One of the things I always teased him about later was the fact that he should never have called back a salesperson who didn’t follow up. What was he thinking?

Anyway, I was to start work for this company and Jim would be my supervisor. The two women in the admissions office where I would be working looked like they had just stepped out of the pages of a fashion magazine. Linda and Rochelle were glamorous. Their make-up was perfect, their clothes were perfect, and they both wore beautiful and expensive jewelry. As for their hair, they both had hair that was beautifully trained and styled in the latest trend. To top things off, they both had voices like movie stars. They were the whole package.

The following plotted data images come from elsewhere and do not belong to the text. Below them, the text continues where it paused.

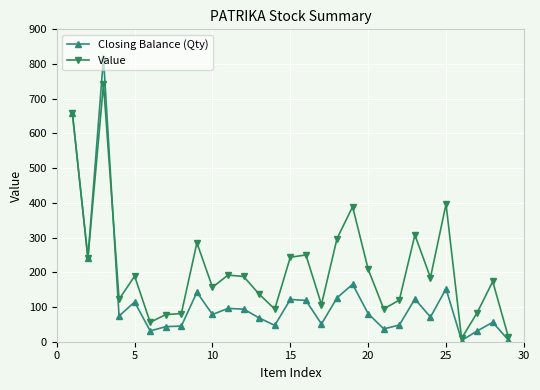

Which series has the largest range (max minus min)?

Closing Balance (Qty)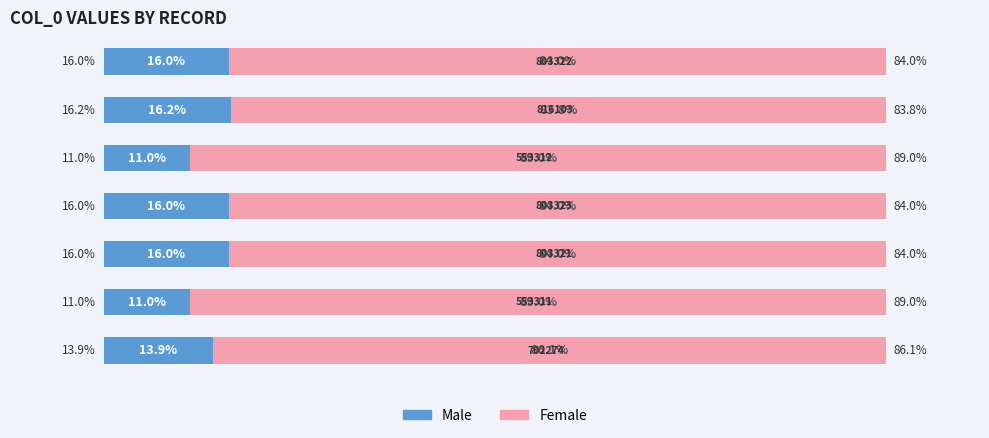

What is the lowest value of the Male series?

11.0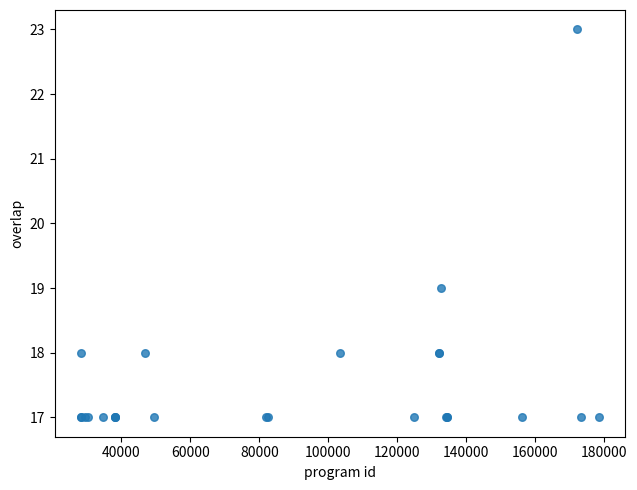

What Y value in the scatter plot is closest to 20?

19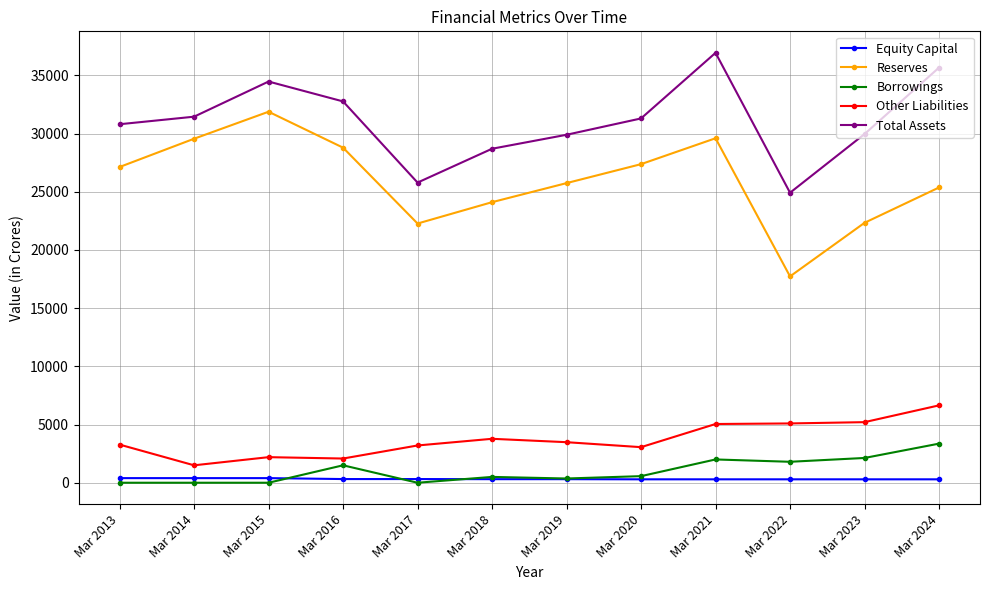

Count the number of categories in the chart.

12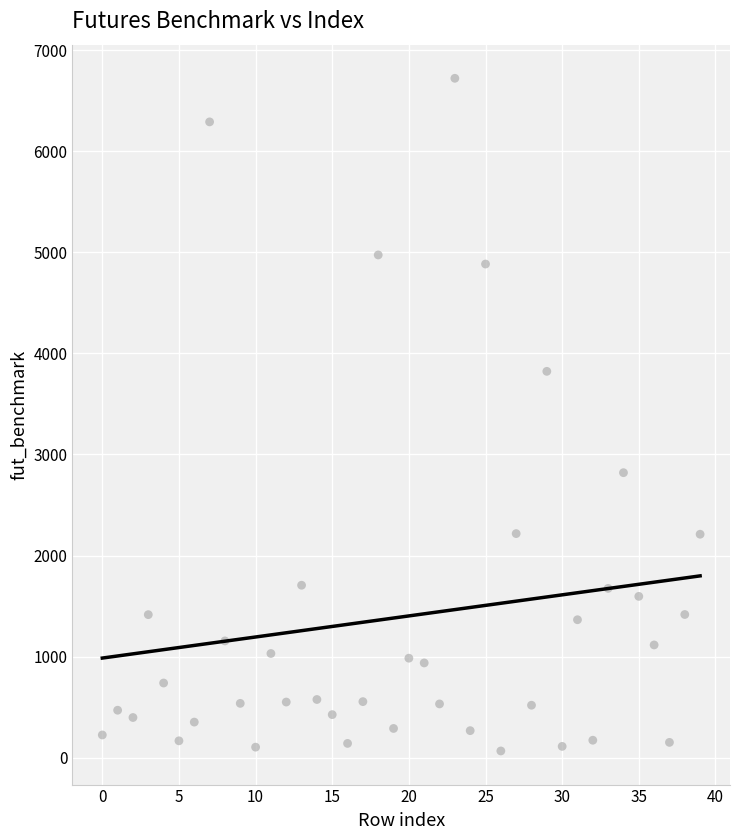

What is the range of Y values (max minus min)?

6657.5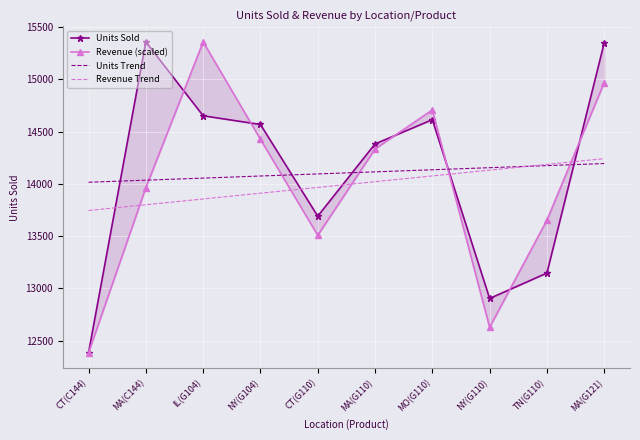

True or false: Units Trend and Revenue Trend intersect in this chart.

True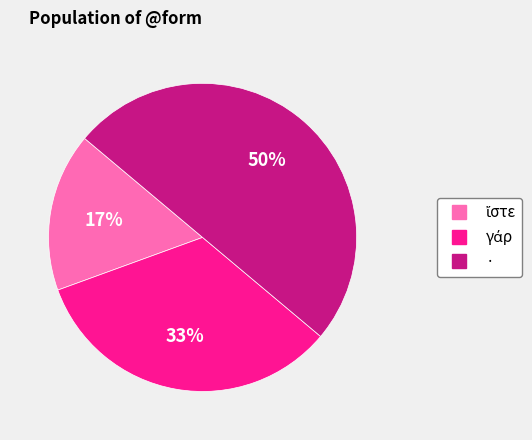

What percentage is the · slice, to the nearest percent?

50%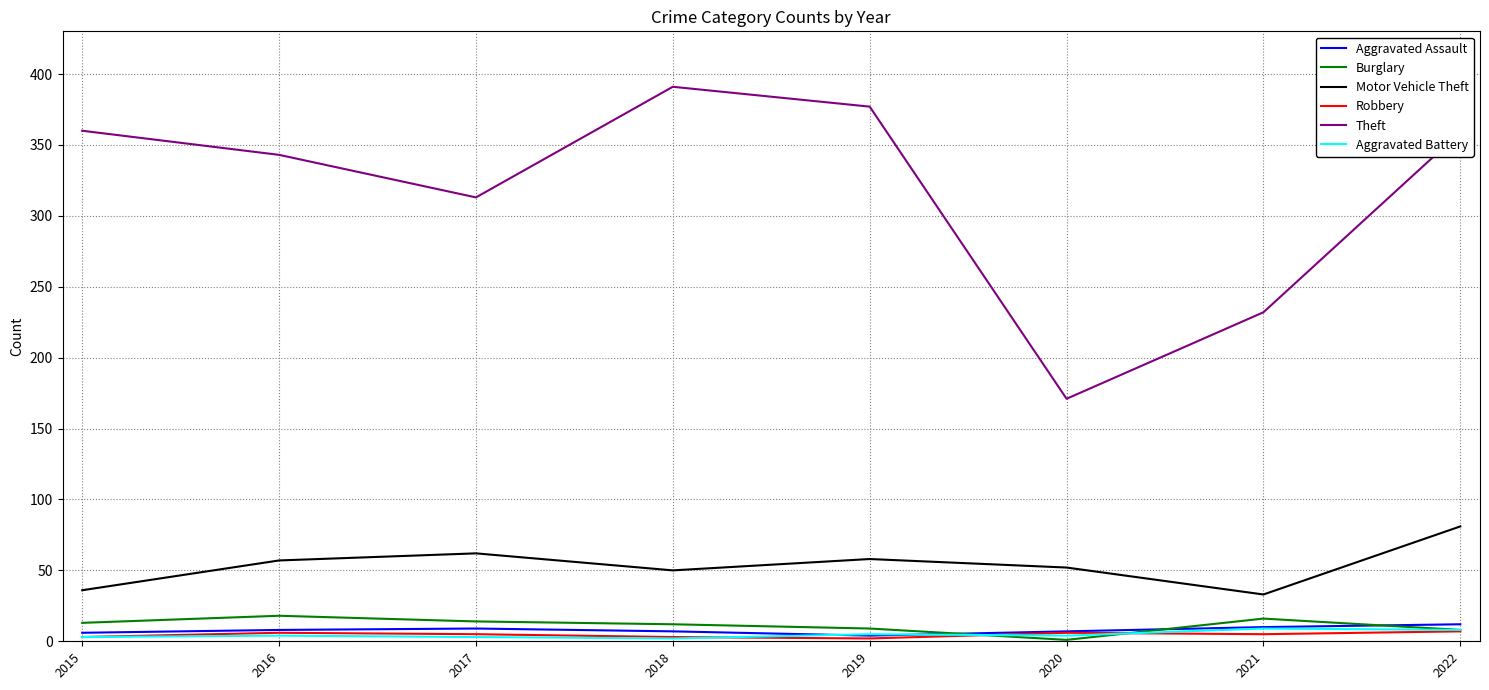

At which label does Theft first exceed 359?

2015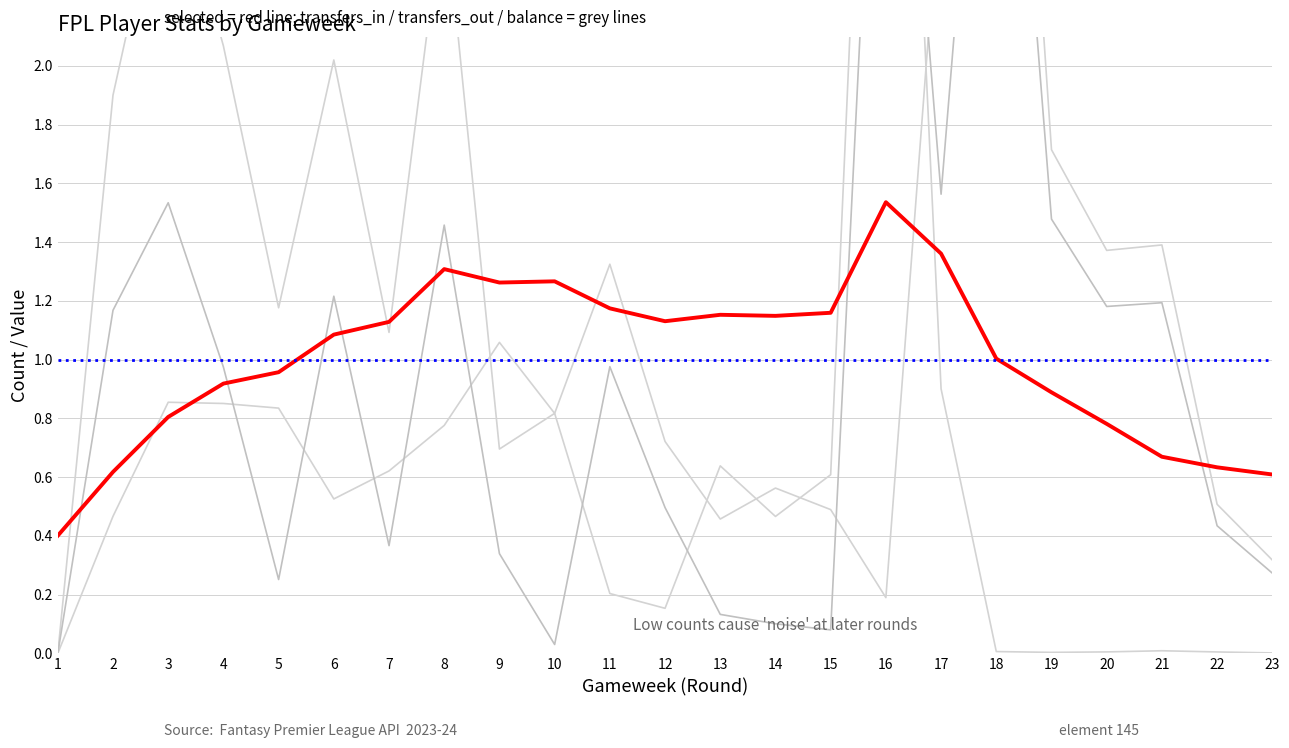

How many interior local valleys does the transfers_in (norm) series have?

6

Jim sent me over to the other school to train with another Linda who was more my speed. We started working and I shared my fears about the two women I would be working with. Linda told me:

Listen. You and I are a lot alike. Our slips may be hanging a little below our skirt. Our pantyhose may have a run in them. We are not perfect and people can identify with us.

She went on to say:

I make the most money of any of the otherĀ salespeople and I think it is because I am not perfect and neither are you. I think you’ll do very well.

Well, I don’t know whether it was her pep talk or the fact that I was less than perfect, but she was correct. I went on to the be the top salesperson at the second company Jim and I went to, and I was able to make a lot of money by being Far From Normal.